TO-DO ITEM:
Copy the listing below line for line, without any changes, and omit the pictures from your copy.

____________________

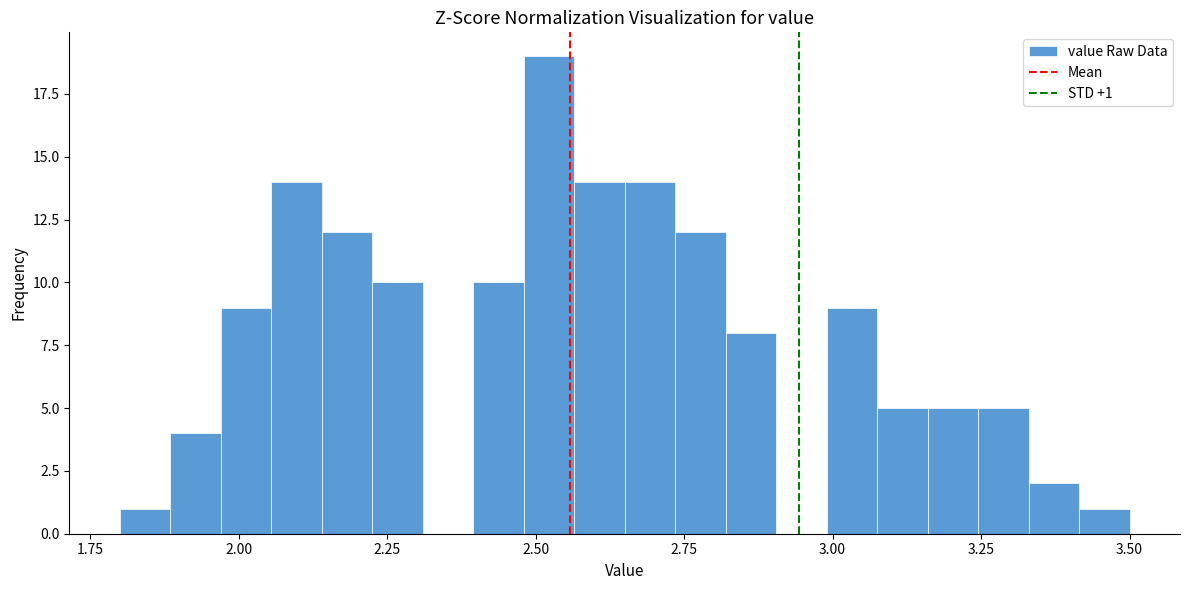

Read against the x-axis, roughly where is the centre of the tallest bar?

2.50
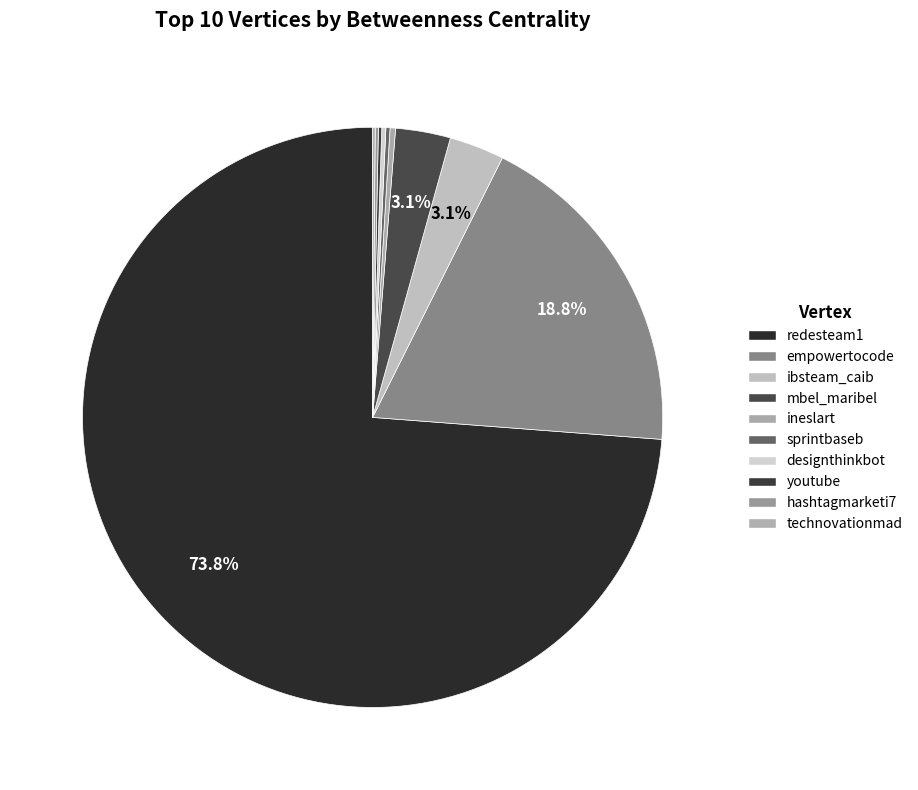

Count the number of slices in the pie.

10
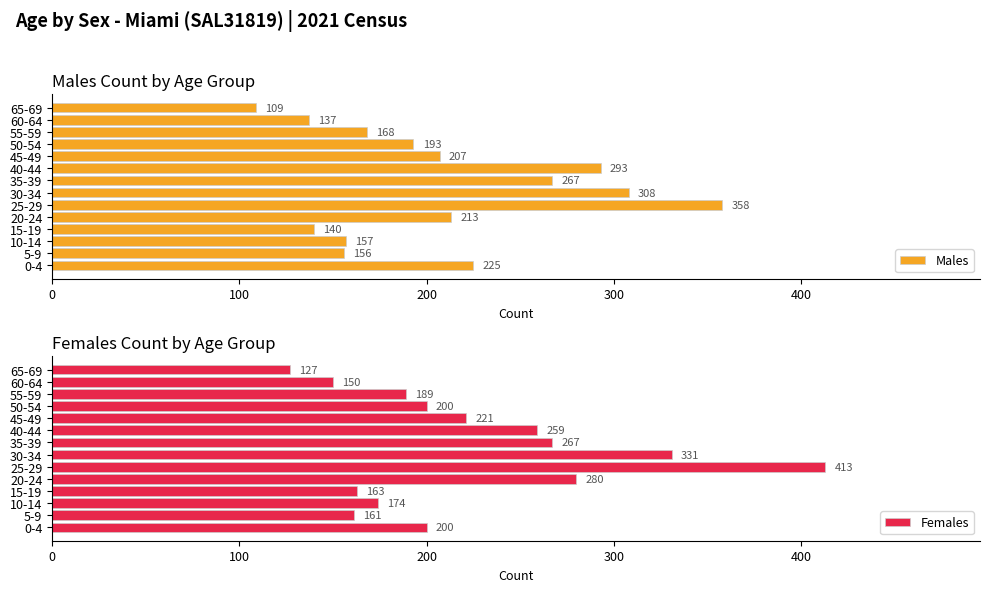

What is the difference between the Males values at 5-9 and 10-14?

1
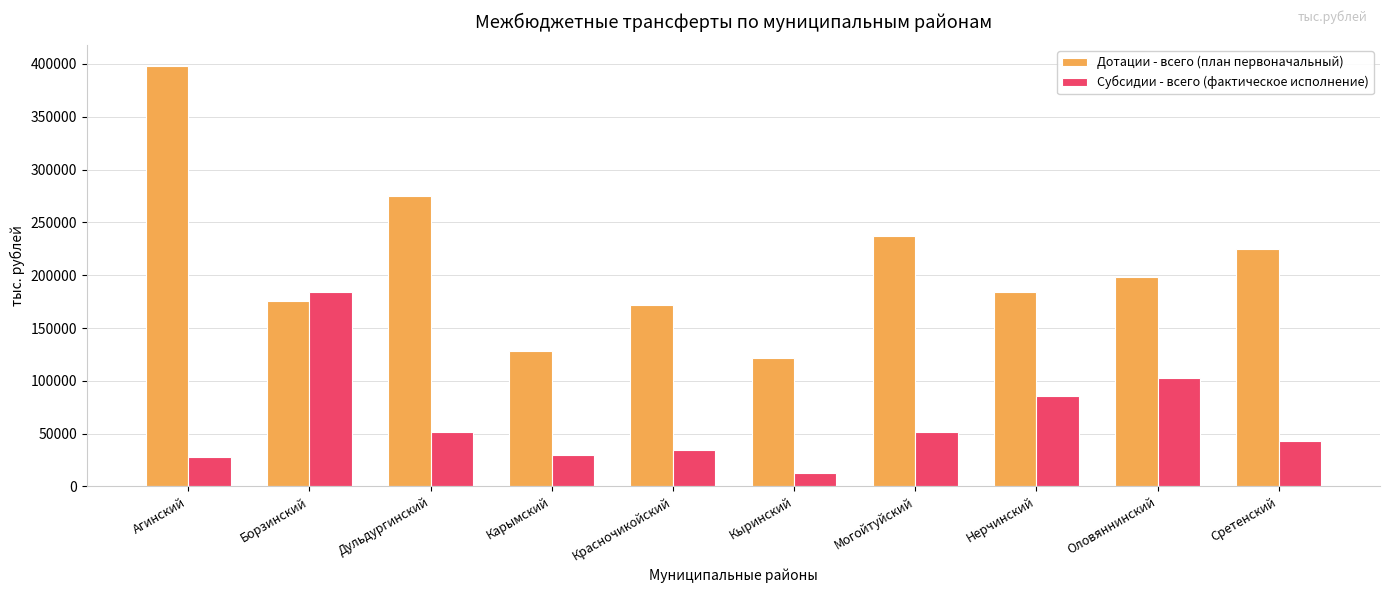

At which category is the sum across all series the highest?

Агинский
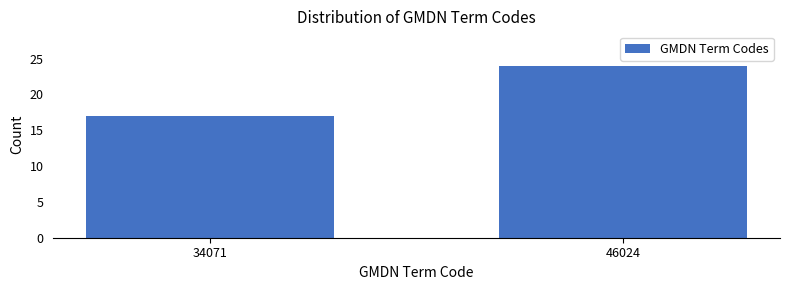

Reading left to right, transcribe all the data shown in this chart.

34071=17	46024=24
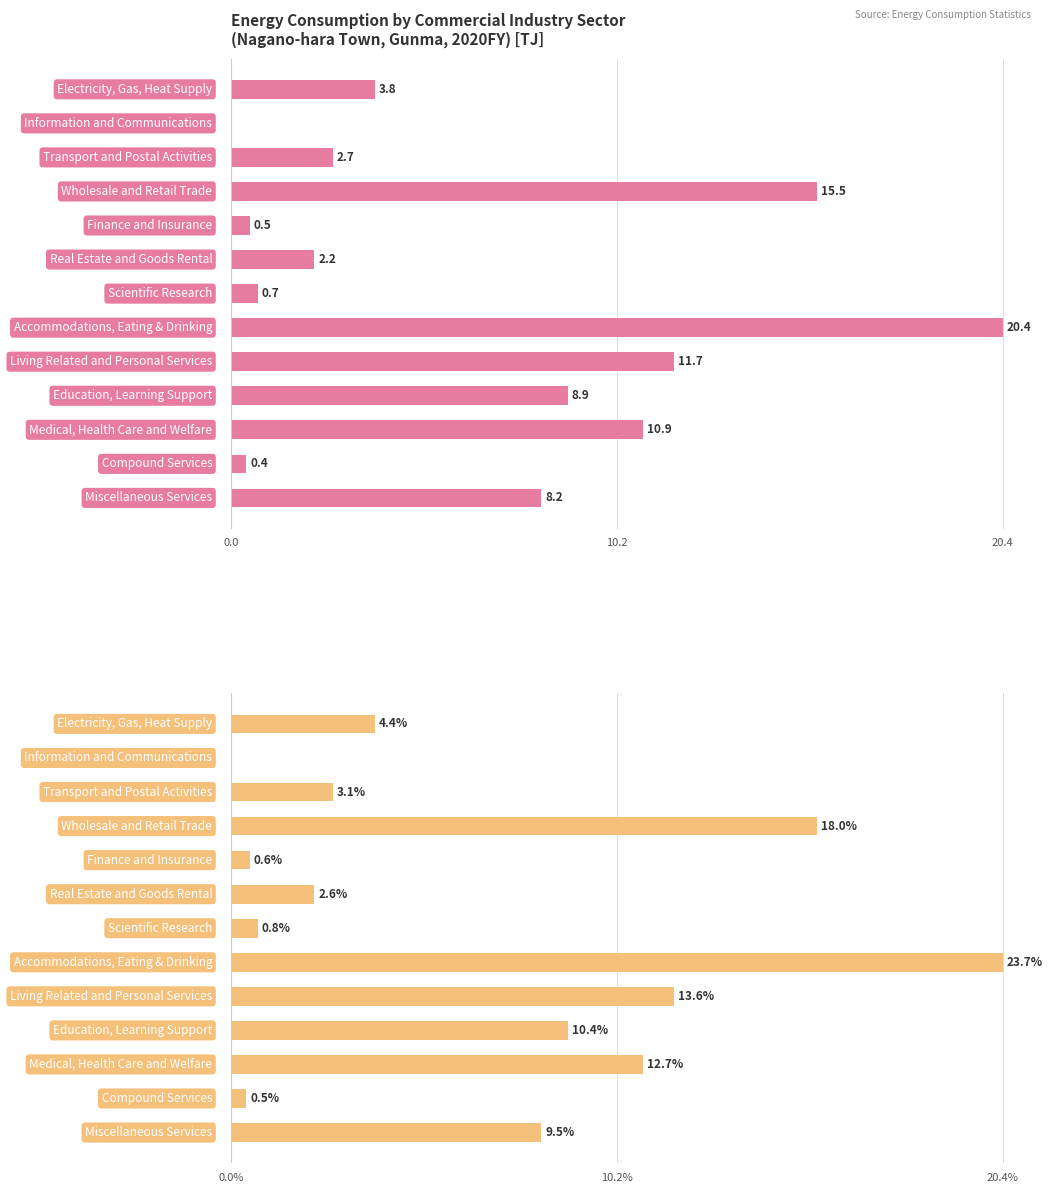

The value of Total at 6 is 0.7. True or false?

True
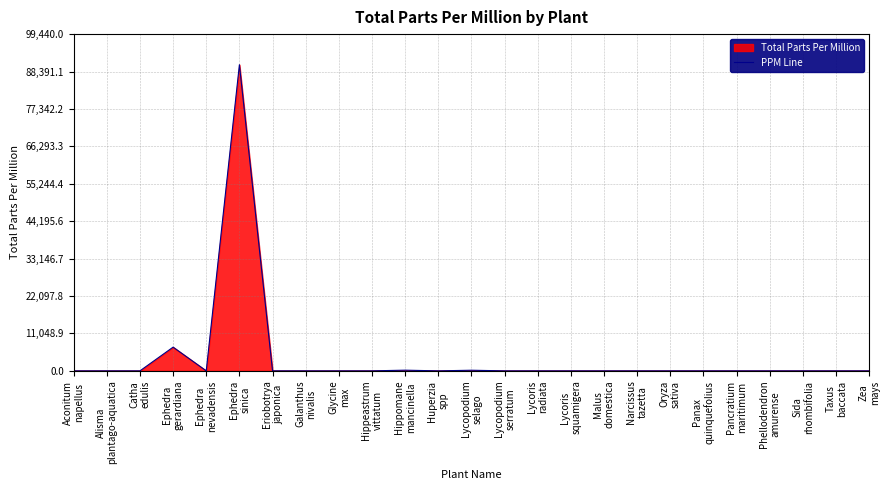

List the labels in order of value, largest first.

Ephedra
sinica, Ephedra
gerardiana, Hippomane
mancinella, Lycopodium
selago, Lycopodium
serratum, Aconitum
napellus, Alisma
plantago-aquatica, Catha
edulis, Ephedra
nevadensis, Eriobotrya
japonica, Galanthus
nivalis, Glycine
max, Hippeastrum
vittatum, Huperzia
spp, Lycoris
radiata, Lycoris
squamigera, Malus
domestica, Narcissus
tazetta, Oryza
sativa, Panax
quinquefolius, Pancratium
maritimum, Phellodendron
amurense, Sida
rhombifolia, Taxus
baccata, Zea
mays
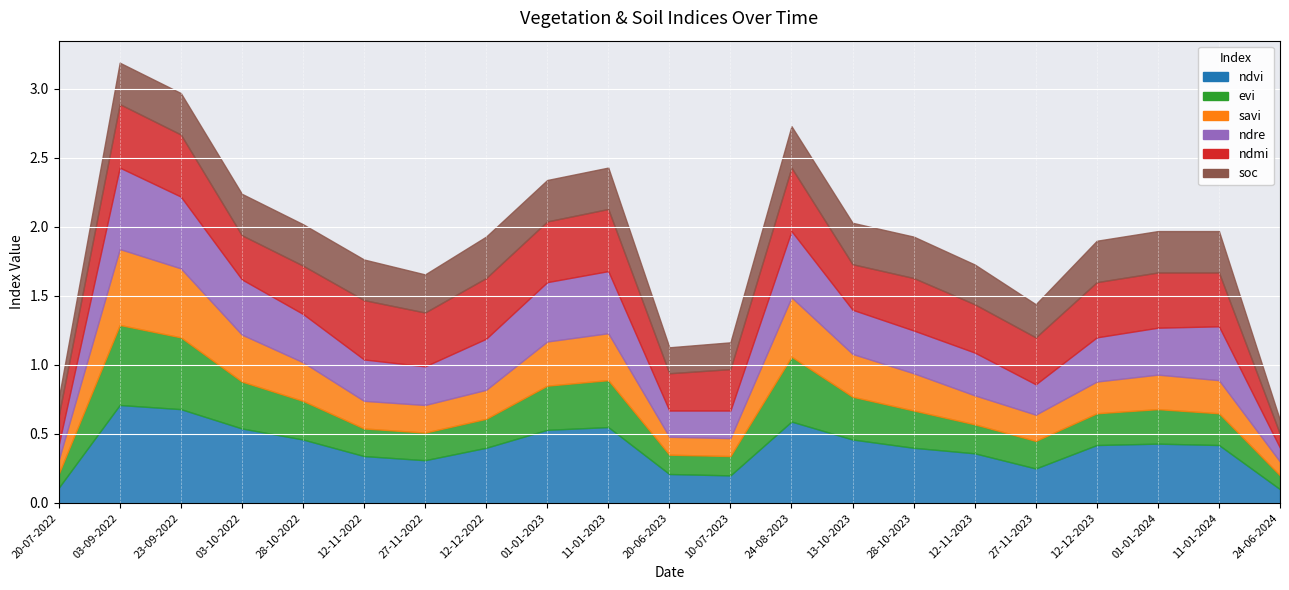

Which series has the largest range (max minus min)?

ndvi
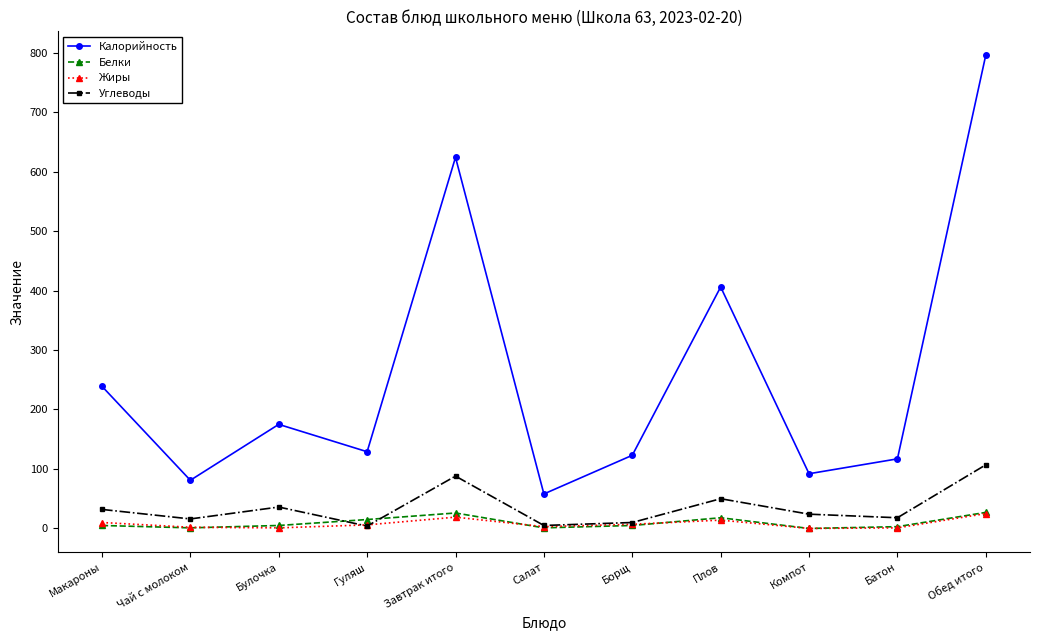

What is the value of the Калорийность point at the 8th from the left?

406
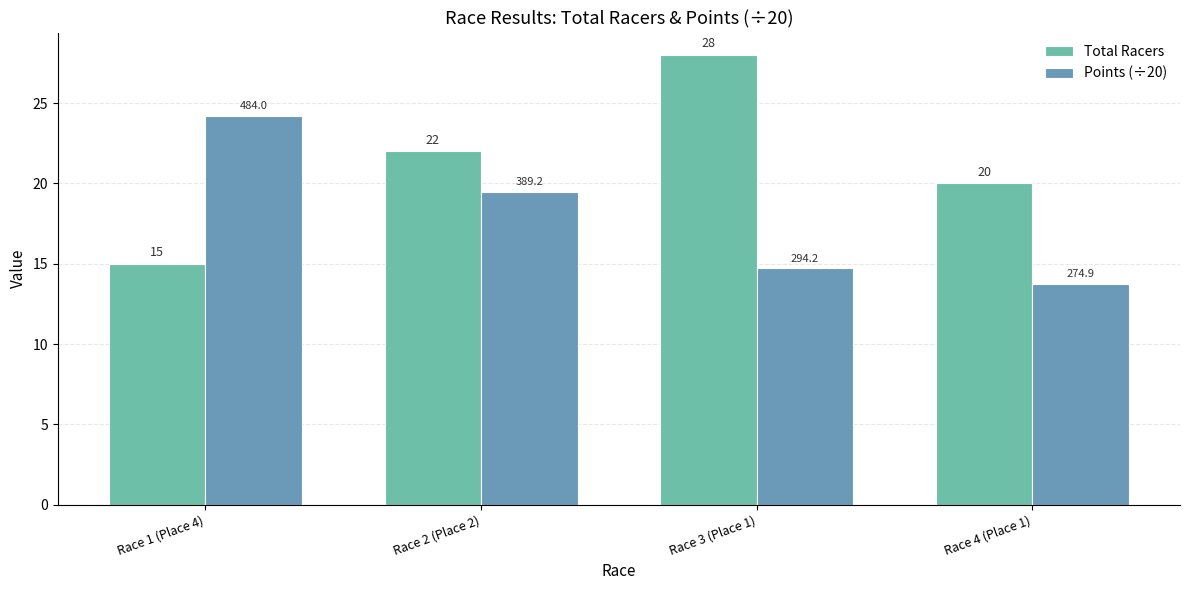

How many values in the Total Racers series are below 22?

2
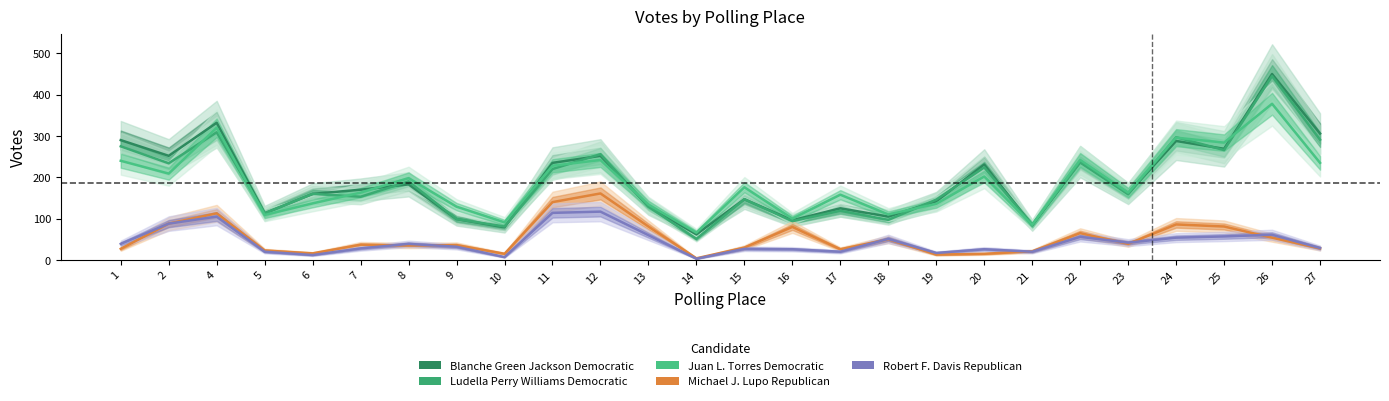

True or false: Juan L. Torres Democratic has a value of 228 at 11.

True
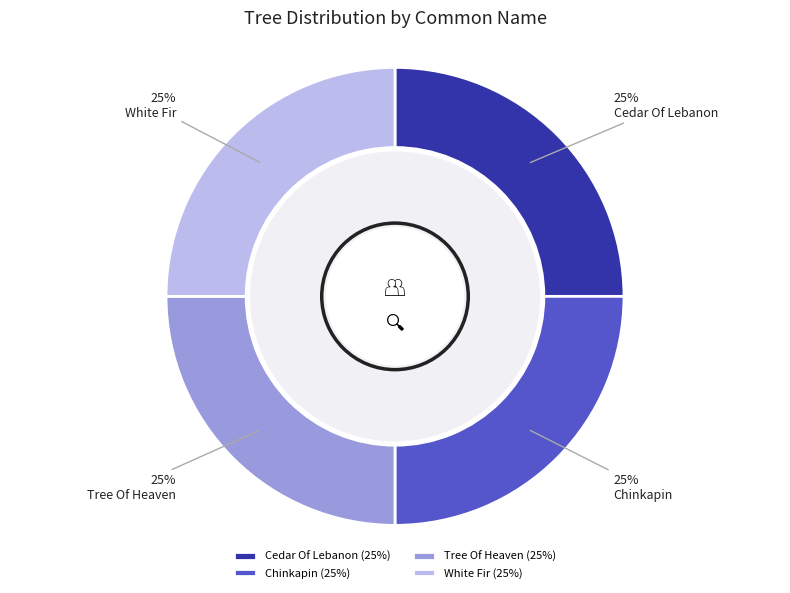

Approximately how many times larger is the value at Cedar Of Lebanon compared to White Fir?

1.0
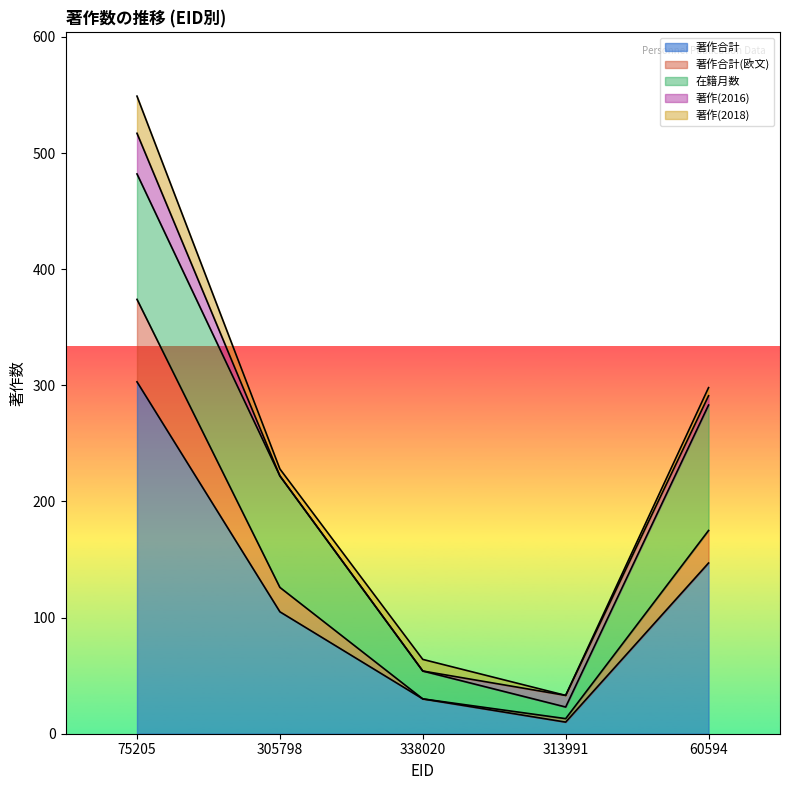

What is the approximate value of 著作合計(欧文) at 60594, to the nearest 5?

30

____________________

REPLY:
Read against the x-axis, roughly where is the centre of the tallest bar?

2.50

Count the number of slices in the pie.

10

What is the difference between the Males values at 5-9 and 10-14?

1

At which category is the sum across all series the highest?

Агинский

Reading left to right, transcribe all the data shown in this chart.

34071=17	46024=24

The value of Total at 6 is 0.7. True or false?

True

List the labels in order of value, largest first.

Ephedra
sinica, Ephedra
gerardiana, Hippomane
mancinella, Lycopodium
selago, Lycopodium
serratum, Aconitum
napellus, Alisma
plantago-aquatica, Catha
edulis, Ephedra
nevadensis, Eriobotrya
japonica, Galanthus
nivalis, Glycine
max, Hippeastrum
vittatum, Huperzia
spp, Lycoris
radiata, Lycoris
squamigera, Malus
domestica, Narcissus
tazetta, Oryza
sativa, Panax
quinquefolius, Pancratium
maritimum, Phellodendron
amurense, Sida
rhombifolia, Taxus
baccata, Zea
mays

Which series has the largest range (max minus min)?

ndvi

What is the value of the Калорийность point at the 8th from the left?

406

How many values in the Total Racers series are below 22?

2

True or false: Juan L. Torres Democratic has a value of 228 at 11.

True

Approximately how many times larger is the value at Cedar Of Lebanon compared to White Fir?

1.0

What is the approximate value of 著作合計(欧文) at 60594, to the nearest 5?

30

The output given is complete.